■ Task item ■
The lines needed run from the one that contains "productinformatie en beoordelingen" through the end of the material below, both included; write them out exactly, with no pictures.
++++ Extracted records
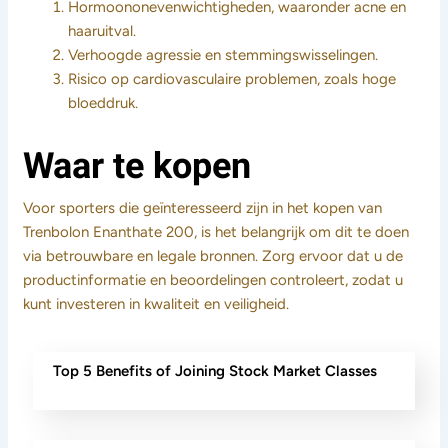
Hormoononevenwichtigheden, waaronder acne en
haaruitval.
Verhoogde agressie en stemmingswisselingen.
Risico op cardiovasculaire problemen, zoals hoge
bloeddruk.
Waar te kopen
Voor sporters die geïnteresseerd zijn in het kopen van
Trenbolon Enanthate 200, is het belangrijk om dit te doen
via betrouwbare en legale bronnen. Zorg ervoor dat u de
productinformatie en beoordelingen controleert, zodat u
kunt investeren in kwaliteit en veiligheid.
Top 5 Benefits of Joining Stock Market Classes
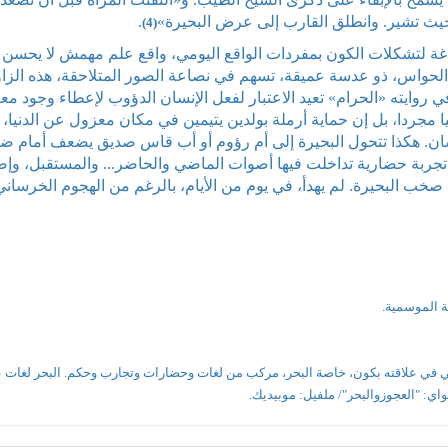
حيث تشير. وانطلق القارب إلى عرض البحيرة»
.
(4)
صياغة لتشكلات الكون بمفردات الواقع اليومي، واقع علم مهمش لا يحسن إ
ظ الحواس، ذو عدسة عميقة، تسهم في نصاعة الصور المتلاحقة، هذه الزاو
 روايته «الحرام» تعيد الاعتبار لفعل الإنسان الدؤوب لإعطاء وجود مع
جردا، بل إن حماية أرملة بولدين يتيمين في مكان معزول عن الدنيا، ي
إنسان. هكذا تتحول البحيرة إلى أم رؤوم أو أب قاس صديق يضعف أمام 
جربة حضارية تداخلت فيها أصوات الماضي والحاضر... والمستقبل، وإص
ب البحيرة. لم يهدأ، في يوم من الأيام، بالرغم من الهجوم الخرساني
نساني في علاقته بكون، خاصة البحر، مركب من لغات وحضارات وتجارب وحكم. البحر لغات 
واي: "العجوزوالبحر"/ ملفيل: موبيديك.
++++++++
■ Your solution ■
productinformatie en beoordelingen controleert, zodat u
kunt investeren in kwaliteit en veiligheid.
Top 5 Benefits of Joining Stock Market Classes
حيث تشير. وانطلق القارب إلى عرض البحيرة»
.
(4)
صياغة لتشكلات الكون بمفردات الواقع اليومي، واقع علم مهمش لا يحسن إ
ظ الحواس، ذو عدسة عميقة، تسهم في نصاعة الصور المتلاحقة، هذه الزاو
 روايته «الحرام» تعيد الاعتبار لفعل الإنسان الدؤوب لإعطاء وجود مع
جردا، بل إن حماية أرملة بولدين يتيمين في مكان معزول عن الدنيا، ي
إنسان. هكذا تتحول البحيرة إلى أم رؤوم أو أب قاس صديق يضعف أمام 
جربة حضارية تداخلت فيها أصوات الماضي والحاضر... والمستقبل، وإص
ب البحيرة. لم يهدأ، في يوم من الأيام، بالرغم من الهجوم الخرساني
نساني في علاقته بكون، خاصة البحر، مركب من لغات وحضارات وتجارب وحكم. البحر لغات 
واي: "العجوزوالبحر"/ ملفيل: موبيديك.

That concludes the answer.